Marcus has had two poems nominated for the prestigious Bridport Prize, which attracted 7,700 entries.

SOUTHERN INDIA

Old people like me, Norton (I belong
to this category now) take practically
everything as it comes. If trains are missed
or running late, we sit with folded hands,
staring in front of us, uncomplaining.

That’s because we’ve come to terms with life,
which means: we’re learning to accept.
We know we’re old. That makes us
different from the uncompromising young.
Children laugh at the idea of time,

don’t realize life is an overland journey,
a slog of indeterminate duration
to be made as comfortable as possible.
Our feelings have never been more alive
but nobody sees them. That’s the difference.

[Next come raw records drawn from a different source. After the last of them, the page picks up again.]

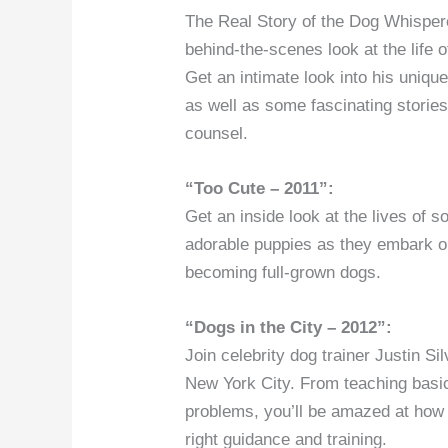
The Real Story of the Dog Whispere
behind-the-scenes look at the life 
Get an intimate look into his unique
as well as some fascinating storie
counsel.
“Too Cute – 2011”:
Get an inside look at the lives of 
adorable puppies as they embark o
becoming full-grown dogs.
“Dogs in the City – 2012”:
Join celebrity dog trainer Justin Sil
New York City. From teaching basic
problems, you’ll be amazed at how
right guidance and training.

We have been shunted into a grey siding
on the edge of history, we are no longer news,
don’t figure in the polls. What’s left to us
is a voluntary exodus into the forests
of Southern India, to start again from scratch.

 

BLANK PAGE

Knowing that war was coming soon
my parents decided to have me
just in case ….. too early to be
a Baby Boomer of the fifties,
a Beetle Collector, a San Francisco
butterfly. After all there was room
for me on the schooner’s deck,
enough big-breasted Italian skirt
to milk me, British education
to be had for a thousand a year.

They were right, poor sods. Little
did they know I’d be awake alone
under the falling bombs of Aleppo
(sorry, London, 42) while one worked
behind enemy lines, the other slipped out
for a whisky with the neighbours.
I know now they wanted the best for me,
died with my name on their lips. But why
did you leave me and go to Ireland,
hoping Rita will buy a holiday cottage?

Oh well, I’ll be seeing my granddaughter
in May. Just two more weeks to spin out
looking at photographs before dawn,
spending money I don’t have in tearooms,
losing the lotto, breathing, pushing myself up.
I was somebody in the nineteen sixties.
They sent me to a conference in Paris
where I seduced an Indian tea-lady –
your mother’s mother. I very much doubt
this piffle will make my readers warm.